С болью пишу Вам это свое первое и последнее письмо как человек, который хорошо понимает, что данная новость станет для Вас недоброй.

Будучи избранным Вашим Величеством в качестве губернатора означенных островов, я прибыл сюда в марте 1906 года. Поставленная передо мной задача, — если я правильно понял и запомнил суть сказанного Вами во время нашего разговора в Вила-Висоза, — заключалась в том, чтобы показать миру, что в этой, равно как и в других португальских колониях, не существует такого позорного явления как рабский труд.

Как Вы знаете, сам я не желал, не добивался и не испытывал особой радости от данного поручения, ни от предложенной мне должности, и принял её только для того, чтобы служить моему Королю и моему Отечеству. Я рассчитывал, что Вы и Ваше правительство смогут, пусть даже и на расстоянии, оценить сложность подобной миссии. Она сводилась к тому, чтобы убедить местных сельхозпроизводителей использовать иные, нежели рабский труд, способы производства, дабы у Англии и назначенного ею консула исчезли сомнения в том, что подобная практика нами не применялась и не применяется. За прошедшие почти два года я пытался убедить в этом соотечественников-поселенцев и одновременно старался заставить английского консула поверить в то, что ситуация хоть и медленно, но уверенно меняется, имея своей целью намеченный конечный результат. Как здесь, так и в Лиссабоне, и в Лондоне мы хорошо понимали, что окончательная проверка того, насколько осуществима эта задача, произойдет сейчас, когда, в соответствии с Вашим законом от января 1903 года, у рабочих на плантациях подошли к концу сроки их пятилетних контрактов. Теперь те из них, кто того желает, могут свободно подать заявку и получить право на возвращение на родину, репатриацию.

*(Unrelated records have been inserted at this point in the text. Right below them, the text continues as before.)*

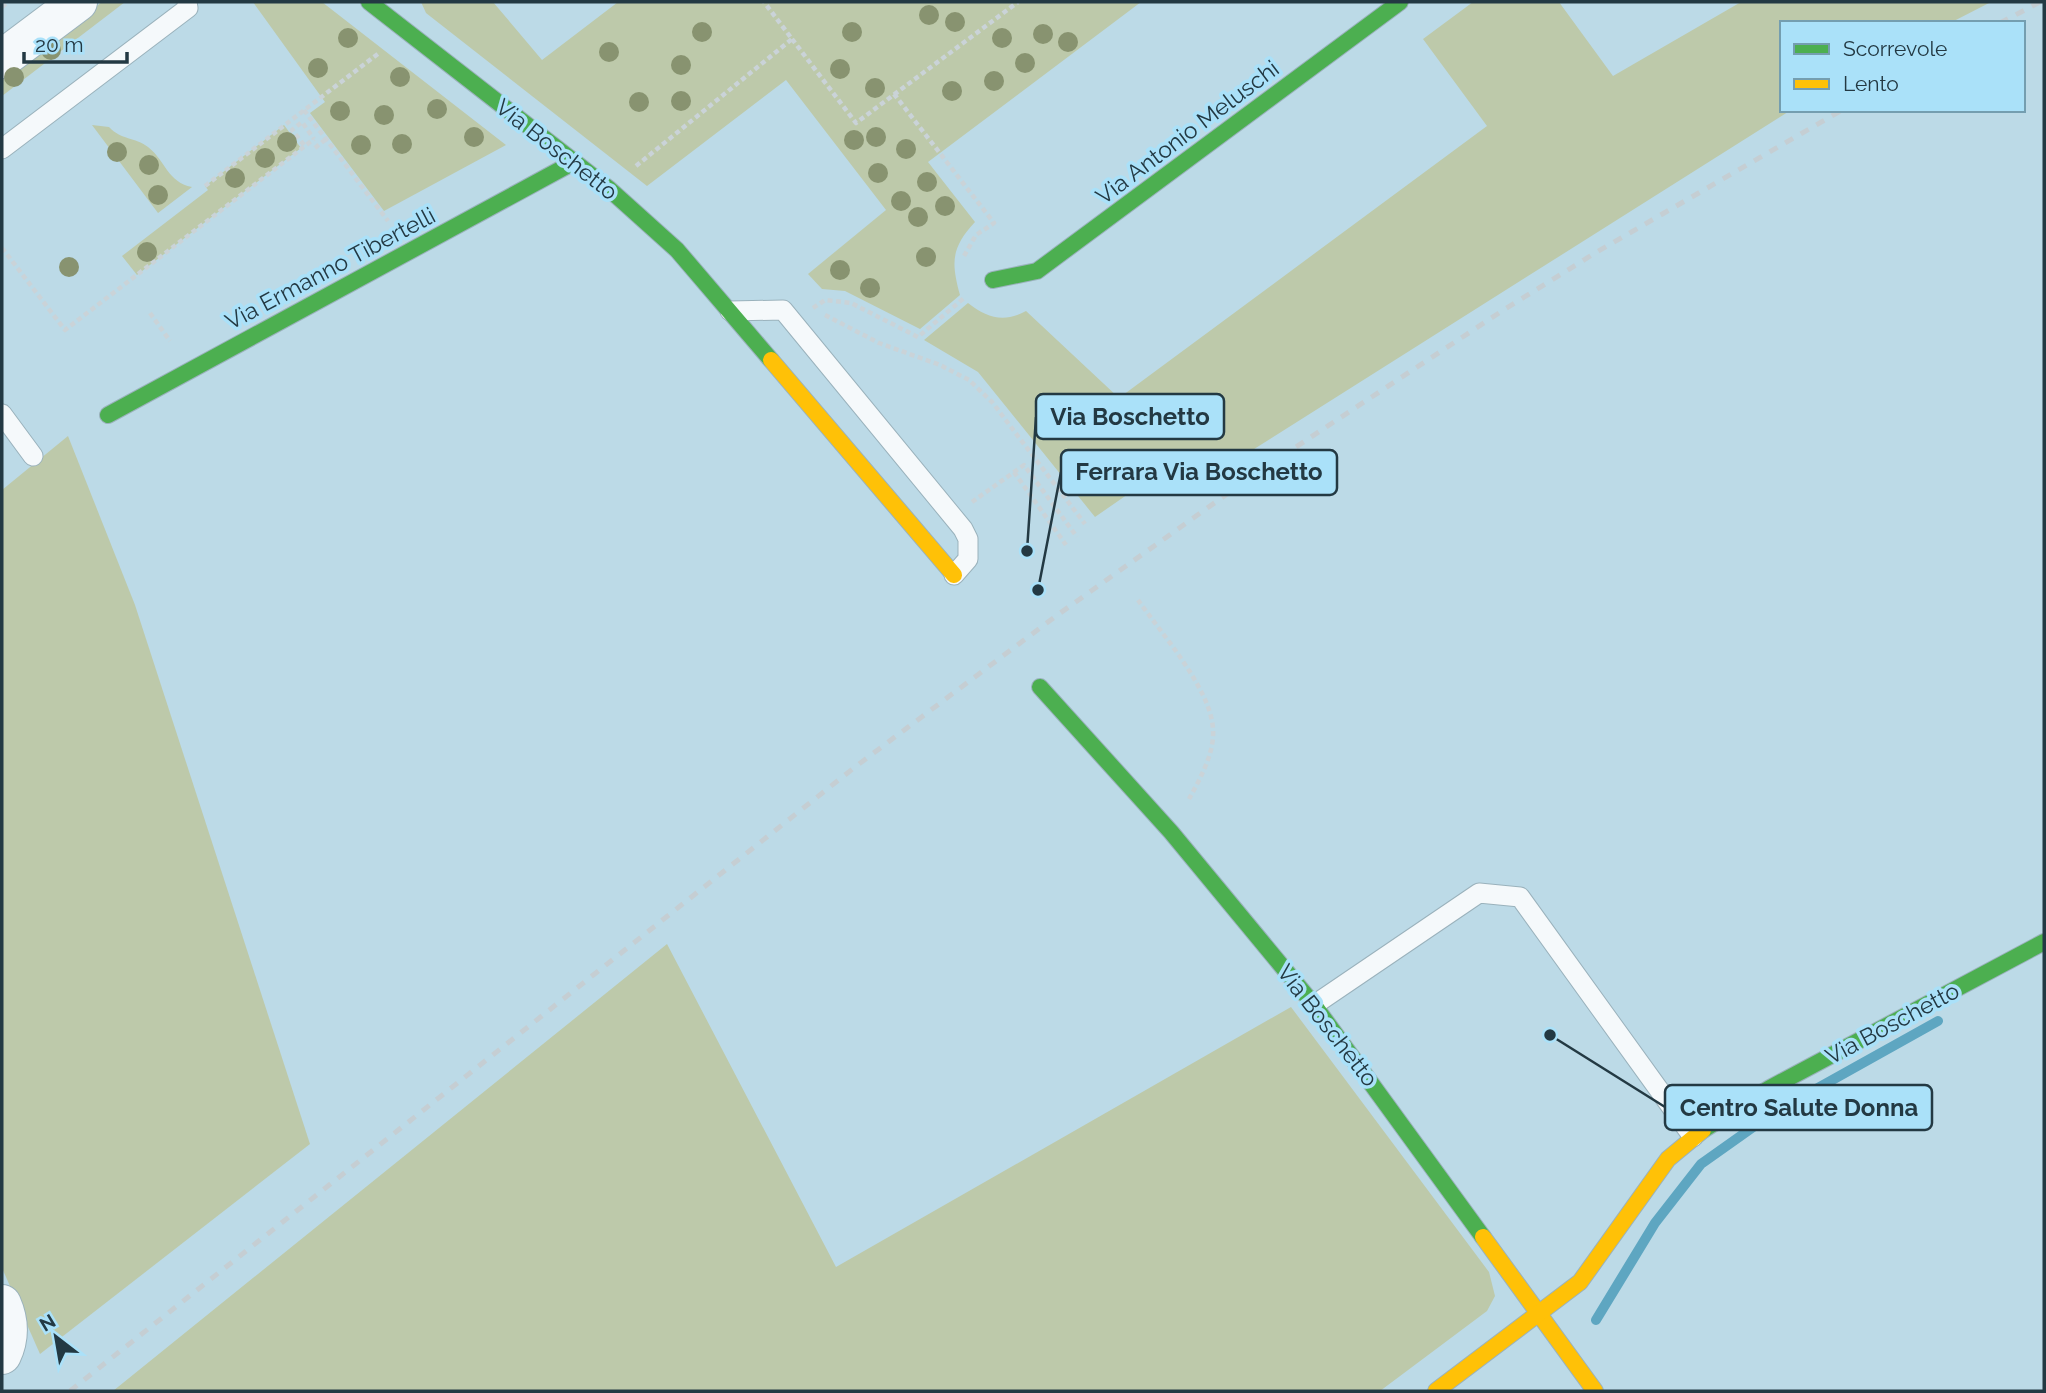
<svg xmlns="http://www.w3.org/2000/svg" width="2046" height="1393" font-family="Raleway,sans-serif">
	<rect width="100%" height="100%" fill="#bcdae7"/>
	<g fill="#bdc9aa">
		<polygon points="102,2 125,2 2,96 2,78"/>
		<polygon points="253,2 322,2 506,145 384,211 310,113 325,102"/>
		<path d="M 421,2 L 493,2 L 542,60 L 618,2 L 1141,2 L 928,162 L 975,222 C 951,248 951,262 960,295 L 920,329 L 845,291 L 822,289 L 808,274 L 886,210 L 786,80 L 647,186 L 426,13 Z"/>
		<path d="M 1473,2 L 1559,2 L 1613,76 L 1741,2 L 1991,2 L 1950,23 L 1782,23 L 1782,110 L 1791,110 L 1186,492 L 1170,465 L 1095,517 L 978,372 L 924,340 L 968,303 C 987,318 1004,323 1026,311 L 1119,398 L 1487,126 L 1423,39 Z"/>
		<path d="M 92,125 L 109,127 C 121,140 135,137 148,147 C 166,161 167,182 192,187 L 158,213 Z"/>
		<polygon points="284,125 301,148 137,275 122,256 208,190 205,186"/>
		<polygon points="68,436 135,605 310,1144 40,1354 2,1268 2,490"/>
		<polygon points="667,944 836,1267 1291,1007 1489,1272 1495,1296 1487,1311 1380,1391 113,1391"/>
	</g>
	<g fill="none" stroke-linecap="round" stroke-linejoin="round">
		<polyline stroke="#5ea6c1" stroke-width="10" points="1596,1320 1655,1223 1701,1164 1773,1113 1938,1021"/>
		<defs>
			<g id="lane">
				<polyline points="2,149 188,8 187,2"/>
				<polyline points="730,311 783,310 963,529 968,539 968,559 954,575"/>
				<polyline points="2,414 33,456"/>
				<polyline points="1314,1005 1479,893 1520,897 1693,1137"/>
			</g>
			<g id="street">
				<polyline points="2,59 78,2"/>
				<path d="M 2,1304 C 10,1322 10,1338 2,1355"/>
			</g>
			<g id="fast">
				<polyline points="369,2 608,188 677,250 771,360"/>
				<polyline points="993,280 1037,271 1400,2"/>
				<polyline points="108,415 574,162"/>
				<polyline points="1040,687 1171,832 1314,1005 1483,1237"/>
				<polyline points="1703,1130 1770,1088 2044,942"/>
			</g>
			<g id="slow">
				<polyline points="771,360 954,575"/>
				<polyline points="1483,1237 1595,1391"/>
				<polyline points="1436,1391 1580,1282 1668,1159 1703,1130"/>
			</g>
		</defs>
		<use href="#lane" stroke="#9ab2bc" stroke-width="21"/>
		<use href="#street" stroke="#9ab2bc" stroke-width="40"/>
		<use href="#fast" stroke="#9ab2bc" stroke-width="18"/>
		<use href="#slow" stroke="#9ab2bc" stroke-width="18"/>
		<g stroke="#cad3d8" stroke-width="4.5" stroke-dasharray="5 3.5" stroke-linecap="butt">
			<polyline points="2,7 8,2"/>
			<polyline points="792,39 856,123 1018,2"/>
			<polyline points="894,94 994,223 976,235 964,256"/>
			<polyline points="304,110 388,221"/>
			<polyline points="304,145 292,130 302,122 314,139"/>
			<polyline points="315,148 326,139"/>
			<polyline points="636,166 792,39 764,2"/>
			<polyline points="205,186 379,53"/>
			<polyline points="813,308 825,300 851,303 918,337 964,298"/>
			<polyline points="150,313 170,341"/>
			<polyline points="825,315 879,343 940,365 969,380 992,402 1085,524"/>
			<polyline points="1014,472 1066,545"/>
			<polyline points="972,502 1024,465 1077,537"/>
			<path d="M 1138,600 C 1161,633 1211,689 1213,729 C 1215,752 1200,779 1189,799"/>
		</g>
		<use href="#lane" stroke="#f5f9fb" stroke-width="19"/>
		<use href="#street" stroke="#f5f9fb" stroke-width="38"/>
		<use href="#fast" stroke="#4caf50" stroke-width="16"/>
		<use href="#slow" stroke="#ffc107" stroke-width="16"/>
		<g stroke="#c5ced3" stroke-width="5" stroke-dasharray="9 9" stroke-linecap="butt">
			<polyline points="2000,23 2040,2"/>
			<polyline points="70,1391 855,767 1056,616 1255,474 1505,309 1595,253 1842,110"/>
		</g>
		<polyline stroke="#cad3d8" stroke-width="4.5" stroke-dasharray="5 3.5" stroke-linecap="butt" points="2,248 65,330 314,139"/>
	</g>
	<g fill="#889370">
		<circle cx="929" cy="15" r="10"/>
		<circle cx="955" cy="22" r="10"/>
		<circle cx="702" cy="32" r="10"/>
		<circle cx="852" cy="32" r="10"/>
		<circle cx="1043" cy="34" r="10"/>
		<circle cx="348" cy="38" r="10"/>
		<circle cx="1002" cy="38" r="10"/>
		<circle cx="1068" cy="42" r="10"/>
		<circle cx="51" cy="50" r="10"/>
		<circle cx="609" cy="52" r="10"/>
		<circle cx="1025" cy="63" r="10"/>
		<circle cx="681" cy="65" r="10"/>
		<circle cx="318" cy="68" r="10"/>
		<circle cx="840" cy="69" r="10"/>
		<circle cx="14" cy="77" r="10"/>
		<circle cx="400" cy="77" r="10"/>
		<circle cx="994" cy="81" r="10"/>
		<circle cx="875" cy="88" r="10"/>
		<circle cx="952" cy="91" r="10"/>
		<circle cx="681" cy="101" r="10"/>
		<circle cx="639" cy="102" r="10"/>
		<circle cx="437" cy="109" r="10"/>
		<circle cx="340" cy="111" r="10"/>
		<circle cx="384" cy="115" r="10"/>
		<circle cx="474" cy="137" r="10"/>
		<circle cx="876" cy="137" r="10"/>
		<circle cx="854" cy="140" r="10"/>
		<circle cx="287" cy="142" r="10"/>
		<circle cx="402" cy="144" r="10"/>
		<circle cx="361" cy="145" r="10"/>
		<circle cx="906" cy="149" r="10"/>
		<circle cx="117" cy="152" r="10"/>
		<circle cx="265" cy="158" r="10"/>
		<circle cx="149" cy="165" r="10"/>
		<circle cx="878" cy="173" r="10"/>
		<circle cx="235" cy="178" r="10"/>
		<circle cx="927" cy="182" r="10"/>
		<circle cx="158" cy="195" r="10"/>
		<circle cx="901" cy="201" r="10"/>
		<circle cx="945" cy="206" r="10"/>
		<circle cx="918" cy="217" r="10"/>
		<circle cx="147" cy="252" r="10"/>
		<circle cx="926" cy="257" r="10"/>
		<circle cx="69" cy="267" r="10"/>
		<circle cx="840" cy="270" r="10"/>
		<circle cx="870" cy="288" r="10"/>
	</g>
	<g text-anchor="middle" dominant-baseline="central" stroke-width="7" stroke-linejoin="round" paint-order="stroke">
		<g font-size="23" fill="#233943" stroke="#aae1f9">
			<text transform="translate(1187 132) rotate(-37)">Via Antonio Meluschi</text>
			<text transform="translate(557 149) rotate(38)">Via Boschetto</text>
			<text transform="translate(330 268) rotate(-28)">Via Ermanno Tibertelli</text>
			<text transform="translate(1892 1023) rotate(-28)">Via Boschetto</text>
			<text transform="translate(1328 1025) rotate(52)">Via Boschetto</text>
		</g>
	</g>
	<path fill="none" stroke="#233943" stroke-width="2.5" d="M1027 551L1036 417M1038 590L1061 472M1550 1035L1665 1107"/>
	<g fill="#233943" stroke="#aae1f9" stroke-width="2.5">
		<circle cx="1027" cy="551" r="7"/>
		<circle cx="1038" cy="590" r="7"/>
		<circle cx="1550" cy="1035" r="7"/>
	</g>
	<g fill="#aae1f9" stroke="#233943" stroke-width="2.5">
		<rect x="1036" y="394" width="188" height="45" rx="7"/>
		<rect x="1061" y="450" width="276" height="45" rx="7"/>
		<rect x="1665" y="1085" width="267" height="45" rx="7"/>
	</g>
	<g font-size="24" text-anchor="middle" font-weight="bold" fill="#233943">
		<text x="1130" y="425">Via Boschetto</text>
		<text x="1199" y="480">Ferrara Via Boschetto</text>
		<text x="1799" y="1116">Centro Salute Donna</text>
	</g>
	<rect width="2046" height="1393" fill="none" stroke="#233943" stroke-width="7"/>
	<rect x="1780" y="21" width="245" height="91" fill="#aae1f9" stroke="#749eb0" stroke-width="2"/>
	<rect x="1794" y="44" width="35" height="10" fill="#4caf50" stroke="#749eb0" stroke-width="2"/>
	<text x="1843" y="56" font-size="21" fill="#233943">Scorrevole</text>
	<rect x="1794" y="79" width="35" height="10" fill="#ffc107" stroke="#749eb0" stroke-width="2"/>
	<text x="1843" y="91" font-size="21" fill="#233943">Lento</text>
	<g transform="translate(56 1337) rotate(329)" stroke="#aae1f9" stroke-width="5" paint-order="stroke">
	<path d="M0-5L12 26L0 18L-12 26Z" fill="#233943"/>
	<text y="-10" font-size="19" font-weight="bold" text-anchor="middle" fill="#233943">N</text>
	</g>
	<path d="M24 52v10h103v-10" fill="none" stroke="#233943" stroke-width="3.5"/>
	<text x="35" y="52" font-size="21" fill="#233943" stroke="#aae1f9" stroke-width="5" paint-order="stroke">20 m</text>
</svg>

Начиная с текущего месяца, я распорядился начать репатриацию. Однако результаты, полученные сегодня, а также соответствующие прогнозы свидетельствуют о том, что ничего существенного в том, что касается режима труда на плантациях Сан-Томе и Принсипи, не изменилось и не изменится. То же самое относится и к аргументации, представленной делегацией островных сельхозпроизводителей на их встрече в ноябре прошлого года в Лиссабоне с представителями английских компаний-импортеров какао с Сан-Томе. Изложенные ими доводы красноречиво подтверждают, что они никоим образом не желают что-либо менять и лишь продолжают упорно использовать свою устаревшую юридическую риторику, которая сегодня уже никого не убеждает. Такое же нежелание я всё время ощущал и во время моих контактов с правительством Вашего Величества, для которого продолжающиеся перегибы и нарушения всегда казались менее важными, чем идея коммерческого процветания Сан-Томе. Даже когда такая политическая недальновидность доводила их до того, что они переставали понимать, что это самое процветание зависит от импортного рынка Англии, которая не станет торговать с Сан-Томе, если эти перегибы будут продолжаться.